The following is an overview of just a few of the things Chris, St. Joseph’s Prevention Coordinator, works on to help our students:

Native Americans are disproportionately affected by substance abuse and the children in our care are not an exception. Some of them have been affected by substance abuse at some point in their young lives. If it’s not with their immediate families, they’ve seen the devastating effects of drugs and alcohol within their extended families and/or communities.

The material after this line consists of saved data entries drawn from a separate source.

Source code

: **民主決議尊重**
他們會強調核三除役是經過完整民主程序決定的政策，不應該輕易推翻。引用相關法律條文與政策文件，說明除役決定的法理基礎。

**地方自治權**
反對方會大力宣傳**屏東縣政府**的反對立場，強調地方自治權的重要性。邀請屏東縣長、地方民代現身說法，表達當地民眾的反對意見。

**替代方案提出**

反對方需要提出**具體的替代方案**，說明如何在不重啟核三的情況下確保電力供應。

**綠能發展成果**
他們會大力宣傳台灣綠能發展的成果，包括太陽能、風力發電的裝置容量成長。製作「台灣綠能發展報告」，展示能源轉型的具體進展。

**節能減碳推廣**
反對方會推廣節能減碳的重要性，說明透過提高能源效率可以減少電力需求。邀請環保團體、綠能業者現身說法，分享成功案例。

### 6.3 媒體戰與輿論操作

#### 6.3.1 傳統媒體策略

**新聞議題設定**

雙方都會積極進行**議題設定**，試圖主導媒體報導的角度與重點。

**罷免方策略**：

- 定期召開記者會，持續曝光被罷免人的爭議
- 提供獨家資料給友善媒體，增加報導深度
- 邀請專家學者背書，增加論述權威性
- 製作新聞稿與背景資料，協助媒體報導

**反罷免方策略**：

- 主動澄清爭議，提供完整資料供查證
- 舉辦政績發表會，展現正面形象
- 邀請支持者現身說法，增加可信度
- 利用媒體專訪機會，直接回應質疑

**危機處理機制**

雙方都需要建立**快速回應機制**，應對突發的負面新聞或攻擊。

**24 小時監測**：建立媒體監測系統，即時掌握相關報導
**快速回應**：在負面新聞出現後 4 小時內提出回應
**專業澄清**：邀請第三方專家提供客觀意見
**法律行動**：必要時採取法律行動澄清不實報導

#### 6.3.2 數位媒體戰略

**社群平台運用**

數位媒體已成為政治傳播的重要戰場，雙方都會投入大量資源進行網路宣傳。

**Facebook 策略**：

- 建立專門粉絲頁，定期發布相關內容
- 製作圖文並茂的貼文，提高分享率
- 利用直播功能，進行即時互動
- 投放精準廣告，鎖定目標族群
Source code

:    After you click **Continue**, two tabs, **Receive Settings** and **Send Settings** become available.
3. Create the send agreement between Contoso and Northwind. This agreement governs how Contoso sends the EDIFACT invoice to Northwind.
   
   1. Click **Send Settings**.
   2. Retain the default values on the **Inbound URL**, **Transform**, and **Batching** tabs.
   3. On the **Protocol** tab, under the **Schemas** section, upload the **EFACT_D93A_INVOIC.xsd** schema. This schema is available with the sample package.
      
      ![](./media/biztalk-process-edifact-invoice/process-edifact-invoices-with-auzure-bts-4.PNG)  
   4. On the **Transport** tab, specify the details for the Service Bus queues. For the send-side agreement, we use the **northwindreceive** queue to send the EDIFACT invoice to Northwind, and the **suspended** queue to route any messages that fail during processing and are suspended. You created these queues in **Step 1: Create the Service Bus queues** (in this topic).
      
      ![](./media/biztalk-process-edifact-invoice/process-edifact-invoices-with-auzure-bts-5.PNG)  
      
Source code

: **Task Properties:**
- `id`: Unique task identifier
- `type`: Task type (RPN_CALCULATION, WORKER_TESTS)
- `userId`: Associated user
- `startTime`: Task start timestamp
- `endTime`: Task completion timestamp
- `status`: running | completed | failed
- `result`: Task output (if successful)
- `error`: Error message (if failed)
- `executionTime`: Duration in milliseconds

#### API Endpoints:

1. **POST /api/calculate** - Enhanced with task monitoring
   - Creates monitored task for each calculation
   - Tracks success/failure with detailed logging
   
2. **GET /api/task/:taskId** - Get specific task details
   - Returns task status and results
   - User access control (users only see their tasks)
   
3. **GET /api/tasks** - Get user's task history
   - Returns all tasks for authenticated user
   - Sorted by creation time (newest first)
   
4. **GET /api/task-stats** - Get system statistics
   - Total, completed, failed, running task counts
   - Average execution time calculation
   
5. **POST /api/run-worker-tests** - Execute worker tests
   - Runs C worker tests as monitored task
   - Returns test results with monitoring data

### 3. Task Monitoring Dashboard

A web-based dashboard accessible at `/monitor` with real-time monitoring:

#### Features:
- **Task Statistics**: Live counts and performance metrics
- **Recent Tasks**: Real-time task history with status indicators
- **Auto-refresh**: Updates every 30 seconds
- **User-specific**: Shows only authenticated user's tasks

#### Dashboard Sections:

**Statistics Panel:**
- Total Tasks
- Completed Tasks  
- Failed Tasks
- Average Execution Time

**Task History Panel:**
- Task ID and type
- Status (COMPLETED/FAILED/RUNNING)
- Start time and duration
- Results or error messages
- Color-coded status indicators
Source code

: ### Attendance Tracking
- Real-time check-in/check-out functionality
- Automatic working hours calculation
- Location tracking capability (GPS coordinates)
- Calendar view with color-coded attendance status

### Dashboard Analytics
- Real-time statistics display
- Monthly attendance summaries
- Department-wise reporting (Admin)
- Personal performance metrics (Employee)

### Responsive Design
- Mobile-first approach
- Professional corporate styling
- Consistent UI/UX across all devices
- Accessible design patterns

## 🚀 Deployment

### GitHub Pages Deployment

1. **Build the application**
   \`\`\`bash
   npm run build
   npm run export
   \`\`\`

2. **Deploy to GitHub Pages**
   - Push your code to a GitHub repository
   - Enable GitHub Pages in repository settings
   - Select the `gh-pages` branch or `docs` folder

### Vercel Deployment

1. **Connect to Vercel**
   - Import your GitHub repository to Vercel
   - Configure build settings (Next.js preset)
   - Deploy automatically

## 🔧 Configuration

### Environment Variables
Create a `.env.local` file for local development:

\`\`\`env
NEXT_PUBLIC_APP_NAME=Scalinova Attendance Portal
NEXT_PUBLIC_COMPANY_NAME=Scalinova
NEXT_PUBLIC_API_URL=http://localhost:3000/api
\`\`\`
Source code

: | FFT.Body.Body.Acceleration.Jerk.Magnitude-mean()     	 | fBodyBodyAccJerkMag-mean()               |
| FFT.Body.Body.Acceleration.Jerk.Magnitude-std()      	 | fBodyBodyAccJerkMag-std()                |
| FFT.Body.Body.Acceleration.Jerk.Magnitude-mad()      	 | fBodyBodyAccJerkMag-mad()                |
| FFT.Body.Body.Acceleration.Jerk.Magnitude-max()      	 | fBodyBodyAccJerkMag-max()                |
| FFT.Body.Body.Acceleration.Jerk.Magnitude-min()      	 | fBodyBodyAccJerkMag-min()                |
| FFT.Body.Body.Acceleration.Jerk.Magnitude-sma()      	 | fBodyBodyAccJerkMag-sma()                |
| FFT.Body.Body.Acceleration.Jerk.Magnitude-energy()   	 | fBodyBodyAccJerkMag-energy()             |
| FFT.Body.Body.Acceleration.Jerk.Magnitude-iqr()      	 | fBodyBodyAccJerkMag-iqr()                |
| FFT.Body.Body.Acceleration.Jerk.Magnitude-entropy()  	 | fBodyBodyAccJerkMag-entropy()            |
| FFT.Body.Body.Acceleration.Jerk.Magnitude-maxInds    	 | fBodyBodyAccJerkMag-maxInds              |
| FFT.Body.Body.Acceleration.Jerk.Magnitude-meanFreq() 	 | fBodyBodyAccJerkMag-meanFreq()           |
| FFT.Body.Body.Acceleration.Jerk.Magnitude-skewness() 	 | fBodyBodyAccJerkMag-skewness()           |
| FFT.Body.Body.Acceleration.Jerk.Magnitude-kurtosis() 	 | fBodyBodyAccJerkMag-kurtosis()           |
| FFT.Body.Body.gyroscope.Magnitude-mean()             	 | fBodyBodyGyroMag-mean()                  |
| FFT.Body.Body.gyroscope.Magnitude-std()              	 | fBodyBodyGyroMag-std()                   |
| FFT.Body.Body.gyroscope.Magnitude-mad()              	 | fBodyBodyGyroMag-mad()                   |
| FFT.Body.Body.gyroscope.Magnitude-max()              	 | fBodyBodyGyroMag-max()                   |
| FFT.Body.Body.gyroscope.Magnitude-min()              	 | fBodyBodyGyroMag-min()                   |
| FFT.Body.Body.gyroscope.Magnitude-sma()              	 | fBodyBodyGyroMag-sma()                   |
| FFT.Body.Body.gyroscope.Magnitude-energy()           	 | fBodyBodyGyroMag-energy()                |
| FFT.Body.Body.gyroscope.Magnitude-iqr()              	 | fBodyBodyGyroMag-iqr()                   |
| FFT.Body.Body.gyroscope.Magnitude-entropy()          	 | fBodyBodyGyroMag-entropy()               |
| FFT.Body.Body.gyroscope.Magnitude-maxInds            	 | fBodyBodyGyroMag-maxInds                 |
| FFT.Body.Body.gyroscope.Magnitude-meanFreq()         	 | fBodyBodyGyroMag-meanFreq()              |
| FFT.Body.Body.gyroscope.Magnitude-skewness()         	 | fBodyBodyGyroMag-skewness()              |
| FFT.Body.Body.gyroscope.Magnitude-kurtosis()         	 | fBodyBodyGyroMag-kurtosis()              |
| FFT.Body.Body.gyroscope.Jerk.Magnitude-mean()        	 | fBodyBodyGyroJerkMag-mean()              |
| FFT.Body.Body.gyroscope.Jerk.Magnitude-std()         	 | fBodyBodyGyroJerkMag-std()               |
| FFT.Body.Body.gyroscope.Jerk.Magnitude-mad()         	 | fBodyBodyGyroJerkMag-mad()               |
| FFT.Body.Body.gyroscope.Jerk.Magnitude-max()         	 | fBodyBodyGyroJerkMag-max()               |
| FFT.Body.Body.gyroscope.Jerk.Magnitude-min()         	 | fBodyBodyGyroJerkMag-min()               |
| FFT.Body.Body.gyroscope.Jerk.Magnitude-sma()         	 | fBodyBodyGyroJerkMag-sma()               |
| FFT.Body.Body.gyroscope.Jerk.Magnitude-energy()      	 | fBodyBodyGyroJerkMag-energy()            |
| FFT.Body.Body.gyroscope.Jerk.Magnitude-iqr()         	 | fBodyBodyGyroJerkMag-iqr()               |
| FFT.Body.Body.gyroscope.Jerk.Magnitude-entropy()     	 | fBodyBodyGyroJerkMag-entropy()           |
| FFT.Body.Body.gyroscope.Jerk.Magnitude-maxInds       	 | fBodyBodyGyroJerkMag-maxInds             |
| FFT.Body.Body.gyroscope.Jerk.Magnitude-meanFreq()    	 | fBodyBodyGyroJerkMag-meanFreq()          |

Here at St. Joseph’s, we believe prevention is important for helping our students grow up to be healthy, well-rounded adults. One of my roles is to facilitate a curriculum called Lakota Circles of Hope. Our students start the program in the second grade and build upon it through eighth grade. The idea behind the program is that culture is prevention. By reconnecting with their culture, young people are less likely to choose self-destructive behaviors like gang activity, suicide, drugs and alcohol. The program focuses on the Lakota values and covers topics like peer-pressure, healthy boundaries, decision-making and self-esteem.

We also hold Sobriety Celebrations throughout the school year. One of these events is a Valentine Celebration. Our Substance Abuse Prevention Committee recently hosted a carnival for grades one through six where students played some fun games and won some cool prizes. One of my favorite things about the carnival is how willing our older students are to volunteer their time and help out with the games. Following the carnival, middle and high school students had some fun with black light volleyball. During these celebrations, we remind our students that there are many ways to have fun without using drugs and alcohol.

It’s your kindness and generosity that makes Lakota Circles of Hope and Sobriety Celebrations possible. Thank you for supporting our programs and the wonderful children in our care!

Chris B.
St. Joseph’s Prevention Coordinator

Author: St. Joseph's Indian School

At St. Joseph's Indian School, our privately-funded programs for Lakota (Sioux) children in need have evolved over 90 years of family partnership, experience and education. Because of generous friends who share tax-deductible donations, Native American youth receive a safe, stable home life; individual counseling and guidance; carefully planned curriculum based on Lakota culture and individual student needs and tools to help build confidence, boost self-esteem and improve cultural awareness. All of this helps children to live a bright, productive, possibility-filled future.

4 thoughts on “St. Joseph’s Educates Students to Say ‘NO’ to Addictive Substances”

  1. This is really good of yall to do to help the kids , i have a daughter now that is going through these things and the best thing you can do for them is never , never give up on them.I pray for this organization everyday, and love what you do for them God bless you and the kids and families.